Listed Building – Grade II*
- Designated: 20 September 1972
- Reference no.: 1297550

= Bishop Auckland Town Hall =

Municipal building in Bishop Auckland, County Durham, England

Bishop Auckland Town Hall is a municipal facility in the Market Place, Bishop Auckland, Co Durham, England. It is a Grade II* listed building.

==History==
The building, which was designed by John Philpott Jones in the Gothic Revival style for the Bishop Auckland Town Hall and Market Company, was financed by private issue of shares and officially opened on 28 October 1862. When it opened facilities included a large lecture hall capable of accommodating 800 people and a temperance hotel. The building held a prominent position in the town and dominated the area with its strong mansard pavilions, spires and associated ironwork. The mansard pavilions were an unusual feature imported from France which were copied a few years later by Bellamy and Hardy in their design for Retford Town Hall.

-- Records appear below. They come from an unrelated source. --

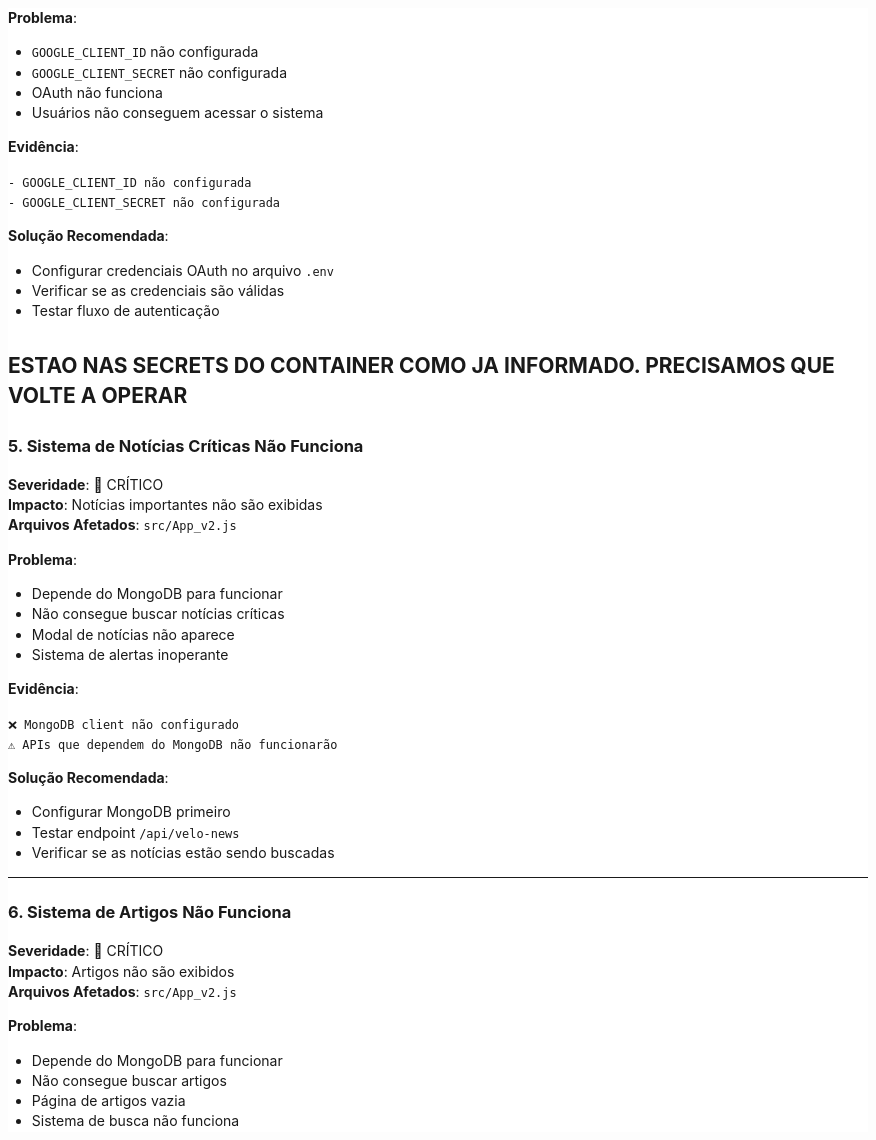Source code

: **Problema**:
- `GOOGLE_CLIENT_ID` não configurada
- `GOOGLE_CLIENT_SECRET` não configurada
- OAuth não funciona
- Usuários não conseguem acessar o sistema

**Evidência**:
```
- GOOGLE_CLIENT_ID não configurada
- GOOGLE_CLIENT_SECRET não configurada
```

**Solução Recomendada**:
- Configurar credenciais OAuth no arquivo `.env`
- Verificar se as credenciais são válidas
- Testar fluxo de autenticação

ESTAO NAS SECRETS DO CONTAINER COMO JA INFORMADO. PRECISAMOS QUE VOLTE A OPERAR 
---

### 5. **Sistema de Notícias Críticas Não Funciona**
**Severidade**: 🔴 CRÍTICO  
**Impacto**: Notícias importantes não são exibidas  
**Arquivos Afetados**: `src/App_v2.js`  

**Problema**:
- Depende do MongoDB para funcionar
- Não consegue buscar notícias críticas
- Modal de notícias não aparece
- Sistema de alertas inoperante

**Evidência**:
```
❌ MongoDB client não configurado
⚠️ APIs que dependem do MongoDB não funcionarão
```

**Solução Recomendada**:
- Configurar MongoDB primeiro
- Testar endpoint `/api/velo-news`
- Verificar se as notícias estão sendo buscadas

---

### 6. **Sistema de Artigos Não Funciona**
**Severidade**: 🔴 CRÍTICO  
**Impacto**: Artigos não são exibidos  
**Arquivos Afetados**: `src/App_v2.js`  

**Problema**:
- Depende do MongoDB para funcionar
- Não consegue buscar artigos
- Página de artigos vazia
- Sistema de busca não funciona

The building was acquired by the local board of health in 1888 and it became the headquarters of Bishop Auckland Urban District council in 1894. Sir Edward Elgar visited the building on 2 December 1919 and conducted the Leeds Symphony Orchestra playing a series of pieces of his own work.

After Bishop Auckland Urban District Council was abolished in 1974, the building was abandoned and then condemned for demolition in the 1980s; however, after a local campaign to save the building, it was fully restored in the early 1990s. The works included the conversion of the main assembly hall into a facility known as the Eden Theatre to commemorate a previous theatre of that name in Newgate Street which had been demolished in 1974. The changes also introduced a new public library, an art gallery, a tourist information centre and a café. The complex was officially re-opened in September 1993 and the restoration in the complex was recognised with a Civic Trust Award in 1995.

The art gallery went on to hold three exhibitions for mining artist Tom Lamb. The first was held in 1999 for his "Fading Memories" exhibition, then in 2004 for Lamb's "The Footprints Of My Years" exhibition and in 2008 the last exhibition called "My Mining Days" was held.

The building closed for a further refurbishment involving a new layout to the art gallery and expected to cost £1.9 million in September 2019.